Text excerpt:
§

So long as any Series A Convertible Preferred Shares shall be outstanding, the
holders of Series A Convertible Preferred Shares shall retain the right to
vote and elect, with the holders of such Voting Parity Securities, as a class,
the trustees permitted by the preceding sentence until all accrued but unpaid
dividends on the Series A Convertible Preferred Shares are paid in full or
declared and set aside for payment.  The period during which holders of Series
A Convertible Preferred Shares retain such right is referred to as a "Default
Period."

                  (2)   So long as any Series A Convertible Preferred Shares
shall be outstanding, during any Default Period, the voting right described in
subsection (1) above may be exercised initially at a special meeting called
pursuant to subsection (3) below or at any annual meeting of shareholders.

§

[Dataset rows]
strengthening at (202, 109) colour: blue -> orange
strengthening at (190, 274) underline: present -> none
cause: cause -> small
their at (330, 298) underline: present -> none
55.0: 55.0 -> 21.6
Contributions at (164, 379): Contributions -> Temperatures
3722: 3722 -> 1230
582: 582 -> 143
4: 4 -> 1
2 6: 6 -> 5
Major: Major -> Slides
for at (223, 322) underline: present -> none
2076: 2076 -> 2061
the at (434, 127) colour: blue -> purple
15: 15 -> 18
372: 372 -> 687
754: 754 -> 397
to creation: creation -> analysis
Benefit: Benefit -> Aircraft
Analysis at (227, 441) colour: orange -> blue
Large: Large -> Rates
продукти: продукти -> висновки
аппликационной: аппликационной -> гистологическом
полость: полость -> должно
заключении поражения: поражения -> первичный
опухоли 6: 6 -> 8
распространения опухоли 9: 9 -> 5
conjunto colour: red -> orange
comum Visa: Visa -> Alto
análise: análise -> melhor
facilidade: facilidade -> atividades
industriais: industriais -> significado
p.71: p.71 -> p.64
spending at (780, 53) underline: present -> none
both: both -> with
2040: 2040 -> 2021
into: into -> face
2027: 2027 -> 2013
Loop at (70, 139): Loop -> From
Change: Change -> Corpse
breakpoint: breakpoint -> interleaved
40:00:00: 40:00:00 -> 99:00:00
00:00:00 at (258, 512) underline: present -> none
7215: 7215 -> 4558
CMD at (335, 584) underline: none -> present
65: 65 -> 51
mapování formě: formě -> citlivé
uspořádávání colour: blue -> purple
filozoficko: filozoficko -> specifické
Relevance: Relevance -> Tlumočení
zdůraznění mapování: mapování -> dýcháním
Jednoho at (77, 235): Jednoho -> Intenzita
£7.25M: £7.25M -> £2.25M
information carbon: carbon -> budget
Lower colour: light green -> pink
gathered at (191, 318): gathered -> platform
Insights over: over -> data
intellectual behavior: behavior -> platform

§

Required work:
• 1. Rewrite the paragraph of the Series A Convertible Preferred Shares excerpt that begins "(2) So long as any Series A Convertible Preferred Shares" as a single shorter sentence, keeping its main facts.
• 2. Recast the stretch of the records from their start through the line containing "Insights over: over -> data" as a numbered list, leaving out any blank lines.
The records are unrelated to the text.

Solutions by task:
• 1. While any Series A Convertible Preferred Shares are outstanding, the voting right in subsection (1) may, during a Default Period, first be exercised at a special meeting called under subsection (3) or at any annual shareholders' meeting.

• 2.
1. strengthening at (202, 109) colour: blue -> orange
2. strengthening at (190, 274) underline: present -> none
3. cause: cause -> small
4. their at (330, 298) underline: present -> none
5. 55.0: 55.0 -> 21.6
6. Contributions at (164, 379): Contributions -> Temperatures
7. 3722: 3722 -> 1230
8. 582: 582 -> 143
9. 4: 4 -> 1
10. 2 6: 6 -> 5
11. Major: Major -> Slides
12. for at (223, 322) underline: present -> none
13. 2076: 2076 -> 2061
14. the at (434, 127) colour: blue -> purple
15. 15: 15 -> 18
16. 372: 372 -> 687
17. 754: 754 -> 397
18. to creation: creation -> analysis
19. Benefit: Benefit -> Aircraft
20. Analysis at (227, 441) colour: orange -> blue
21. Large: Large -> Rates
22. продукти: продукти -> висновки
23. аппликационной: аппликационной -> гистологическом
24. полость: полость -> должно
25. заключении поражения: поражения -> первичный
26. опухоли 6: 6 -> 8
27. распространения опухоли 9: 9 -> 5
28. conjunto colour: red -> orange
29. comum Visa: Visa -> Alto
30. análise: análise -> melhor
31. facilidade: facilidade -> atividades
32. industriais: industriais -> significado
33. p.71: p.71 -> p.64
34. spending at (780, 53) underline: present -> none
35. both: both -> with
36. 2040: 2040 -> 2021
37. into: into -> face
38. 2027: 2027 -> 2013
39. Loop at (70, 139): Loop -> From
40. Change: Change -> Corpse
41. breakpoint: breakpoint -> interleaved
42. 40:00:00: 40:00:00 -> 99:00:00
43. 00:00:00 at (258, 512) underline: present -> none
44. 7215: 7215 -> 4558
45. CMD at (335, 584) underline: none -> present
46. 65: 65 -> 51
47. mapování formě: formě -> citlivé
48. uspořádávání colour: blue -> purple
49. filozoficko: filozoficko -> specifické
50. Relevance: Relevance -> Tlumočení
51. zdůraznění mapování: mapování -> dýcháním
52. Jednoho at (77, 235): Jednoho -> Intenzita
53. £7.25M: £7.25M -> £2.25M
54. information carbon: carbon -> budget
55. Lower colour: light green -> pink
56. gathered at (191, 318): gathered -> platform
57. Insights over: over -> data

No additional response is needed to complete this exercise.